Given request a: In the module description, what is the language of instruction?

----- Document passage

Modulinformationssystem Informatik

 

Master-Projekt - Knowledge Discovery in sehr großen Daten- und Dokumentenmengen URL PDF XML

Modulcode: WInf-Proj-KD12
Englische Bezeichnung: Master-Project - Knowledge Discovery on very large data or document corpora
Modulverantwortliche(r): Prof. Dr. Ansgar Scherp
Turnus: unregelmäßig (SS15 WS15/16 SS16 SS17 WS17/18 SS18)
Präsenzzeiten: 4PÜ
ECTS: 12
Workload: 60 Std. betreute Übung bzw. Praktikum, 300 Std. eigenständige Projektarbeit
Dauer: ein Semester
Modulkategorien: Prakt (MSc Inf)
Lehrsprache: Englisch
Voraussetzungen: Info

Kurzfassung:

The project group covers different topics in the area of Knowledge Discovery. Example topics are the analysis, interlinkage, and enrichment of unstructured documents or the analysis and use of semi-structured data. The students work in small groups on different innovative and applied problems. Besides a requirements analysis and conceptual specification of the problem, a major task is the implementation and proper evaluation of the proposed solution.

Lernziele:

The students learn how to work independently in small teams. They gain knowledge and practical experience in methods of Knowledge Discovery and their application on, e. g., unstructured documents or semi-structured data.

----------
----- Given records

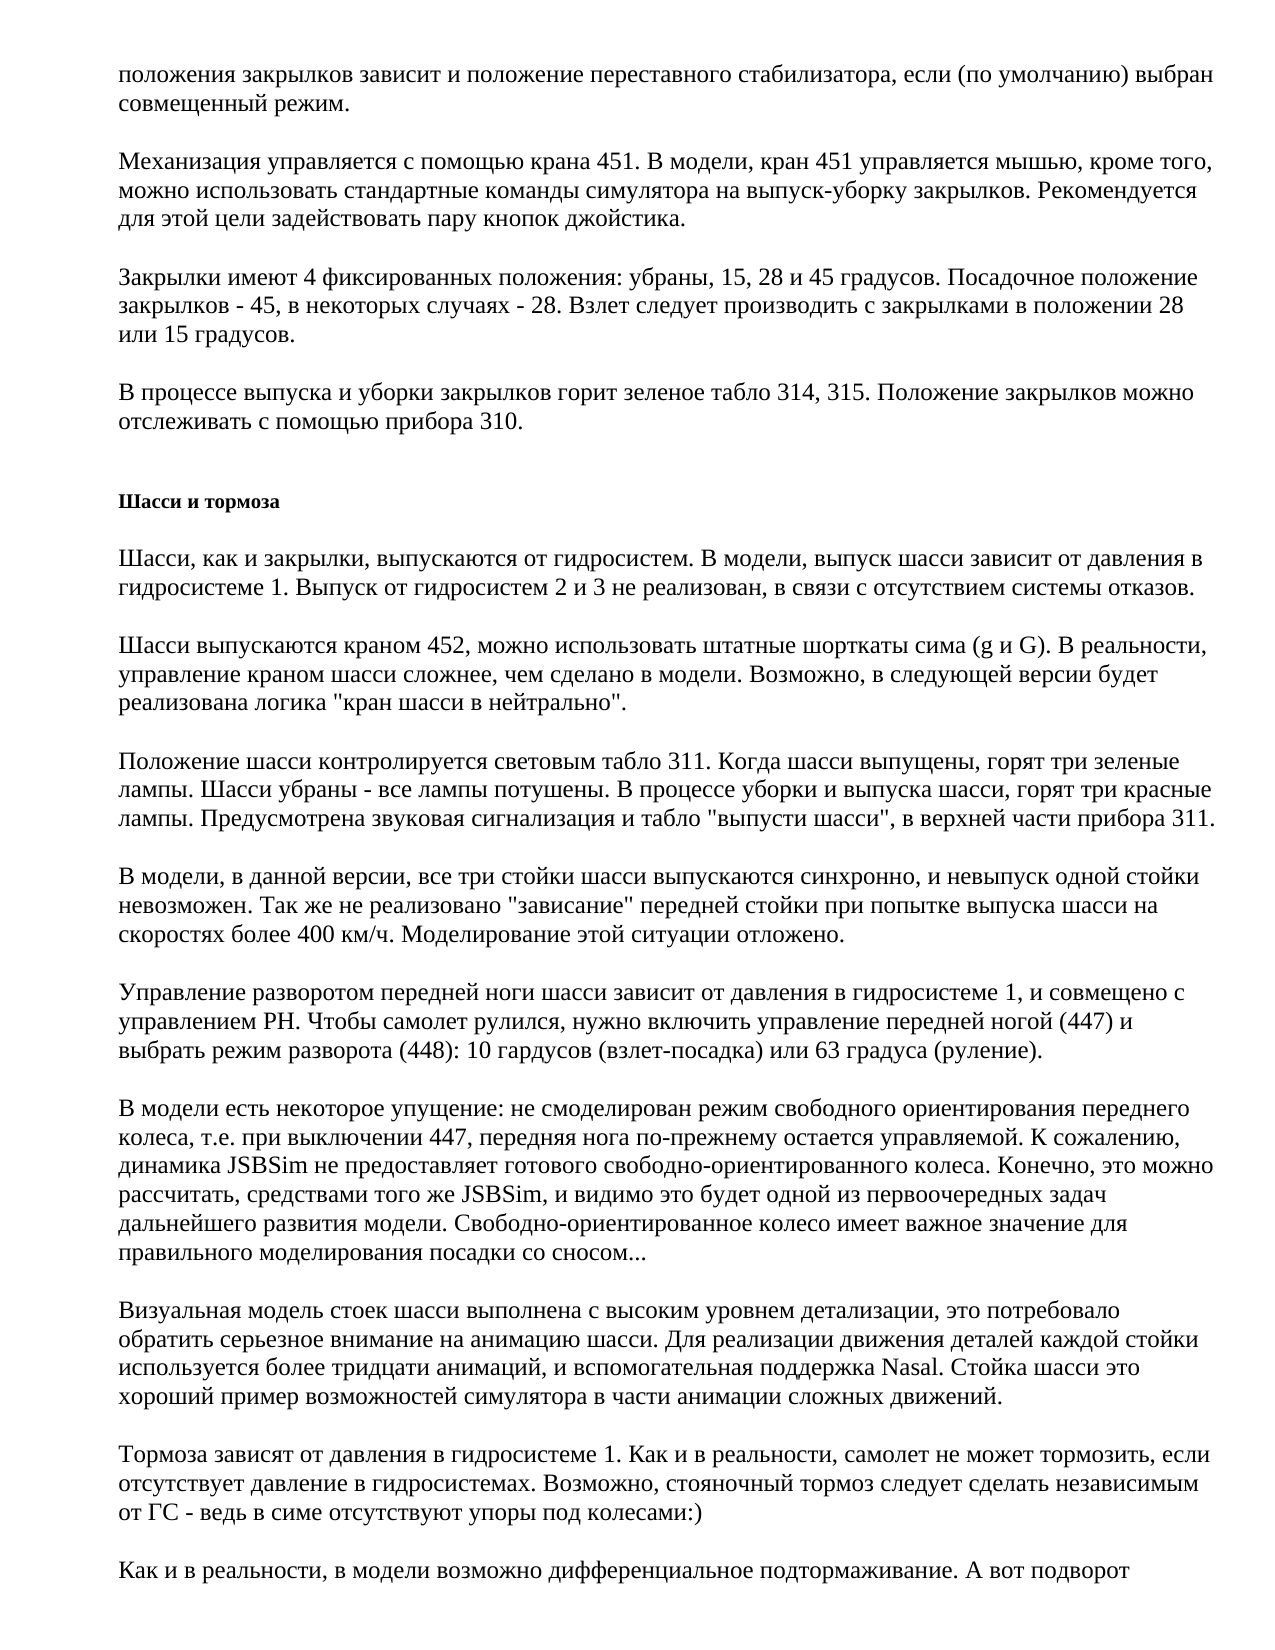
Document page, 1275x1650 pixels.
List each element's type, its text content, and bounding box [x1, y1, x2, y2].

text Как и в реальности, в модели возможно дифференциальное подтормаживание. А вот подворот [118, 1555, 1216, 1584]
text Положение шасси контролируется световым табло 311. Когда шасси выпущены, горят три зеленые лампы. Шасси убраны - все лампы потушены. В процессе уборки и выпуска шасси, горят три красные лампы. Предусмотрена звуковая сигнализация и табло "выпусти шасси", в верхней части прибора 311. [118, 746, 1216, 832]
text Закрылки имеют 4 фиксированных положения: убраны, 15, 28 и 45 градусов. Посадочное положение закрылков - 45, в некоторых случаях - 28. Взлет следует производить с закрылками в положении 28 или 15 градусов. [118, 262, 1216, 348]
text Шасси выпускаются краном 452, можно использовать штатные шорткаты сима (g и G). В реальности, управление краном шасси сложнее, чем сделано в модели. Возможно, в следующей версии будет реализована логика "кран шасси в нейтрально". [118, 630, 1216, 716]
text Тормоза зависят от давления в гидросистеме 1. Как и в реальности, самолет не может тормозить, если отсутствует давление в гидросистемах. Возможно, стояночный тормоз следует сделать независимым от ГС - ведь в симе отсутствуют упоры под колесами:) [118, 1439, 1216, 1526]
text В процессе выпуска и уборки закрылков горит зеленое табло 314, 315. Положение закрылков можно отслеживать с помощью прибора 310. [118, 377, 1216, 435]
text Механизация управляется с помощью крана 451. В модели, кран 451 управляется мышью, кроме того, можно использовать стандартные команды симулятора на выпуск-уборку закрылков. Рекомендуется для этой цели задействовать пару кнопок джойстика. [118, 146, 1216, 232]
subtitle Шасси и тормоза [118, 489, 1216, 513]
text В модели есть некоторое упущение: не смоделирован режим свободного ориентирования переднего колеса, т.е. при выключении 447, передняя нога по-прежнему остается управляемой. К сожалению, динамика JSBSim не предоставляет готового свободно-ориентированного колеса. Конечно, это можно рассчитать, средствами того же JSBSim, и видимо это будет одной из первоочередных задач дальнейшего развития модели. Свободно-ориентированное колесо имеет важное значение для правильного моделирования посадки со сносом... [118, 1093, 1216, 1265]
text Визуальная модель стоек шасси выполнена с высоким уровнем детализации, это потребовало обратить серьезное внимание на анимацию шасси. Для реализации движения деталей каждой стойки используется более тридцати анимаций, и вспомогательная поддержка Nasal. Стойка шасси это хороший пример возможностей симулятора в части анимации сложных движений. [118, 1295, 1216, 1410]
text В модели, в данной версии, все три стойки шасси выпускаются синхронно, и невыпуск одной стойки невозможен. Так же не реализовано "зависание" передней стойки при попытке выпуска шасси на скоростях более 400 км/ч. Моделирование этой ситуации отложено. [118, 861, 1216, 948]
text положения закрылков зависит и положение переставного стабилизатора, если (по умолчанию) выбран совмещенный режим. [118, 59, 1216, 117]
text Шасси, как и закрылки, выпускаются от гидросистем. В модели, выпуск шасси зависит от давления в гидросистеме 1. Выпуск от гидросистем 2 и 3 не реализован, в связи с отсутствием системы отказов. [118, 543, 1216, 601]
text Управление разворотом передней ноги шасси зависит от давления в гидросистеме 1, и совмещено с управлением РН. Чтобы самолет рулился, нужно включить управление передней ногой (447) и выбрать режим разворота (448): 10 гардусов (взлет-посадка) или 63 градуса (руление). [118, 977, 1216, 1063]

----------

Given request b: Return the lines of the entries from their start up to and including the line containing "List each element's", reproducing them word for word and leaving the pictures out.

Complete output a: English

Complete output b:
Document page, 1275x1650 pixels.
List each element's type, its text content, and bounding box [x1, y1, x2, y2].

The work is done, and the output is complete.